*** Supplied entries Section Begins ***

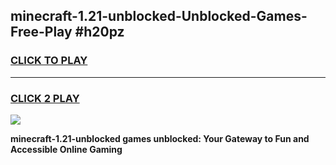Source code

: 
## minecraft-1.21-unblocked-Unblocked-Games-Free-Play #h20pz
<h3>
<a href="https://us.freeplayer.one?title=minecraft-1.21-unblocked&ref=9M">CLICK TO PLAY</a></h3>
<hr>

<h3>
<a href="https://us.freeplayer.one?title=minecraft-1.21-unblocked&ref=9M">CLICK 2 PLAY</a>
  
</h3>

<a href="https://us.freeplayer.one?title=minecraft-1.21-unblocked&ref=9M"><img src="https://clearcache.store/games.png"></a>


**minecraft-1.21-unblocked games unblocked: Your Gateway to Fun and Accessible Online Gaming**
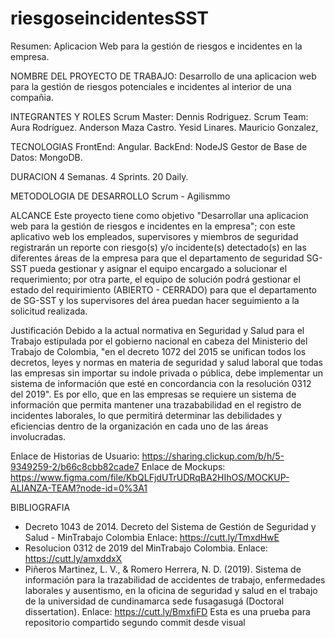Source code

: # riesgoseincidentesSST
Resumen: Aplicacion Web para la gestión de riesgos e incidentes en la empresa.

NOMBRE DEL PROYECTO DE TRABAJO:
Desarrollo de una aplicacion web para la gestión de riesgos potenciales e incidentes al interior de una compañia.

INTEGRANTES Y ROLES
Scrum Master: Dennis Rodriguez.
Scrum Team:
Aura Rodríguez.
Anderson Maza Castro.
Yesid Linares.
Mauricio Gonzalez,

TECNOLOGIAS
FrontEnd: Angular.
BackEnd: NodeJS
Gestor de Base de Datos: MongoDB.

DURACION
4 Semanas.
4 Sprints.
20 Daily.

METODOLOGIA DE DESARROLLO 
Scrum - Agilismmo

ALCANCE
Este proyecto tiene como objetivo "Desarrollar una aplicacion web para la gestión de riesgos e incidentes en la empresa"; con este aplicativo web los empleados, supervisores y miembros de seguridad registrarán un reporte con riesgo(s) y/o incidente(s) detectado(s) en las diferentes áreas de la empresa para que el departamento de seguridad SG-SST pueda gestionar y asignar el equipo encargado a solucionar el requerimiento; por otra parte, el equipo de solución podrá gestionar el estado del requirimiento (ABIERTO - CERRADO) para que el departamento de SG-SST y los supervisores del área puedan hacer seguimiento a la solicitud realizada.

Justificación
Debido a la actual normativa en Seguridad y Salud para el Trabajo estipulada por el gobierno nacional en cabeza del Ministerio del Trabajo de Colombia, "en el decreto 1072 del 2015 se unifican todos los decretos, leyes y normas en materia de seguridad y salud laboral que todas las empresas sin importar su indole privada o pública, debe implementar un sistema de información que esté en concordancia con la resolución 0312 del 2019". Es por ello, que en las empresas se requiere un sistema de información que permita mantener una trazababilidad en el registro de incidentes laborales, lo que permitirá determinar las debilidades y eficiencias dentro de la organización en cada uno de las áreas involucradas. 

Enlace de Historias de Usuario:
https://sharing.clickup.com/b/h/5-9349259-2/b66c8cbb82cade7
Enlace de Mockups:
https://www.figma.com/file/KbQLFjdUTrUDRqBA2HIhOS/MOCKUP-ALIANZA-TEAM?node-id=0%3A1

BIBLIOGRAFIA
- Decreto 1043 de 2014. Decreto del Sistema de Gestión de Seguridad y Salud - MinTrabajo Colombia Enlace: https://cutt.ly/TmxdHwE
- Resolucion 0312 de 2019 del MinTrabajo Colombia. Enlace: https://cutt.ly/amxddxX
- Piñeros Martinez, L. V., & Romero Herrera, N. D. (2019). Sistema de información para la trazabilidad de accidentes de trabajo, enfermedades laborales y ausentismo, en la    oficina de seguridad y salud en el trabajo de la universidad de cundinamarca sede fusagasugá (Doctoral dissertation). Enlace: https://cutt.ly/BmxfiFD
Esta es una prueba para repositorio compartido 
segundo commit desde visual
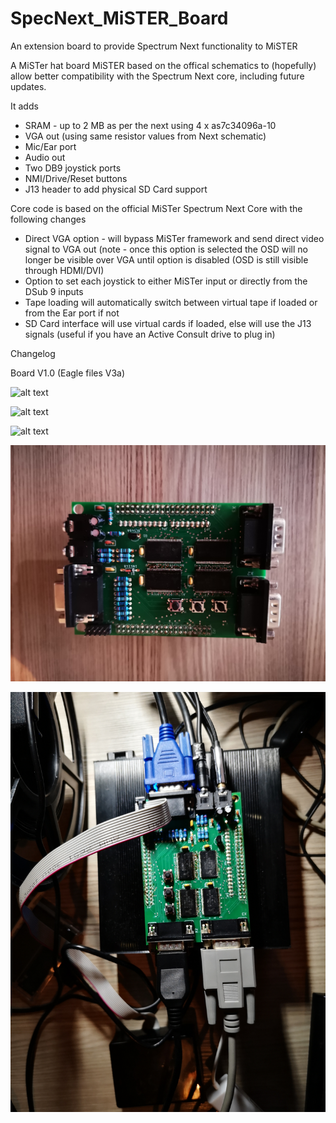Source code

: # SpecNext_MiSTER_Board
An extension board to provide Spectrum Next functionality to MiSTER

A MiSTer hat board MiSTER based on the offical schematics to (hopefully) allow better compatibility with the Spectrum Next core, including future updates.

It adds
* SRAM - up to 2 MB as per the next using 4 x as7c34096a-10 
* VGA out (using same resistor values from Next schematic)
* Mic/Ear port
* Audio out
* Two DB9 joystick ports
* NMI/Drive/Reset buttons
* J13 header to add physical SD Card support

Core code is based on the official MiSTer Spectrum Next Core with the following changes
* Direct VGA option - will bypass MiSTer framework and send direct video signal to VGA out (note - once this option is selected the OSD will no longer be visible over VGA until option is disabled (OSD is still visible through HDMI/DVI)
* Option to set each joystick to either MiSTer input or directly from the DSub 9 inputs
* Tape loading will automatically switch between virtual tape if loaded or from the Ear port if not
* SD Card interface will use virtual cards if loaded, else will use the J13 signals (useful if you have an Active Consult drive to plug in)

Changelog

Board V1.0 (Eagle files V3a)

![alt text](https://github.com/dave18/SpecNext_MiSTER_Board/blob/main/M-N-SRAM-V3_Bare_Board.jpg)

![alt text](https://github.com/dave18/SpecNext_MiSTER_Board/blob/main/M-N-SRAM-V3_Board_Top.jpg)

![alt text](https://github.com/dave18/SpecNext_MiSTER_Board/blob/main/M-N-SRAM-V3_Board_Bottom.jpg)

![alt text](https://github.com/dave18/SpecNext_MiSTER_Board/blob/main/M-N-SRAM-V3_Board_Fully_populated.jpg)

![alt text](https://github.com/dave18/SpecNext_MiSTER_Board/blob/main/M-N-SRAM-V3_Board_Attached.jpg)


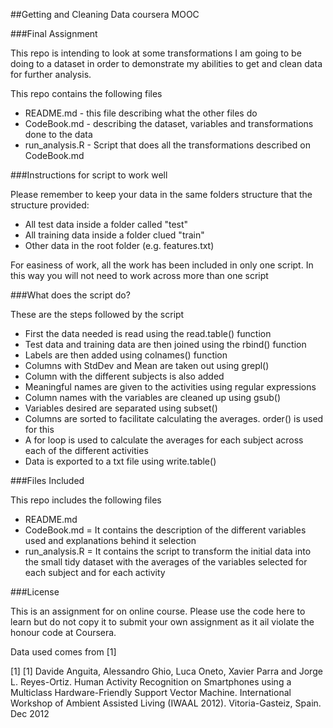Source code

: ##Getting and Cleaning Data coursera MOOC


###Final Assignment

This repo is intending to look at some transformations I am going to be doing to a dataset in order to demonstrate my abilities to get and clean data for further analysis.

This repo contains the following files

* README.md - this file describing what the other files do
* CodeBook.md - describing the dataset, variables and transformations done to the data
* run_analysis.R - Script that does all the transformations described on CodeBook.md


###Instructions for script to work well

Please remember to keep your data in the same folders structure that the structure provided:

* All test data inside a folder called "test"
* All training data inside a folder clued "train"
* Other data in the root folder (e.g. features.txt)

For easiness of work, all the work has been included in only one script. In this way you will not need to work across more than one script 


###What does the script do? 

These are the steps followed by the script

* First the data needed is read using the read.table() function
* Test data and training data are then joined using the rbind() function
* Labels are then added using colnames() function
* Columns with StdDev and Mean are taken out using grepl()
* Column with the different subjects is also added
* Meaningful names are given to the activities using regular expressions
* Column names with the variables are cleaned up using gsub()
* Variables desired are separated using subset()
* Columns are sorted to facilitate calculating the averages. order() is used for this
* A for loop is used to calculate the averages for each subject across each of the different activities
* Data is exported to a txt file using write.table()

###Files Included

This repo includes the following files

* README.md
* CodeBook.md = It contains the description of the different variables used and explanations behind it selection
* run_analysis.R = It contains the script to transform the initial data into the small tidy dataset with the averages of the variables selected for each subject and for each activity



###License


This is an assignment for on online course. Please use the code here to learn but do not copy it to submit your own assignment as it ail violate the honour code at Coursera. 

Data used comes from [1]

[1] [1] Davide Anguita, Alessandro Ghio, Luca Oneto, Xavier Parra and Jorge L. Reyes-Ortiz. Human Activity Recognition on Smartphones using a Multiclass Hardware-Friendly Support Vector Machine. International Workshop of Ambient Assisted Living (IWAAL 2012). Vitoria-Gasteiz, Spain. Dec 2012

*** Supplied entries Section Ends ***

**Problem to solve**
The required output is each line of the entries that contains the word "selected".

**Answer space**
* Direct VGA option - will bypass MiSTer framework and send direct video signal to VGA out (note - once this option is selected the OSD will no longer be visible over VGA until option is disabled (OSD is still visible through HDMI/DVI)
* run_analysis.R = It contains the script to transform the initial data into the small tidy dataset with the averages of the variables selected for each subject and for each activity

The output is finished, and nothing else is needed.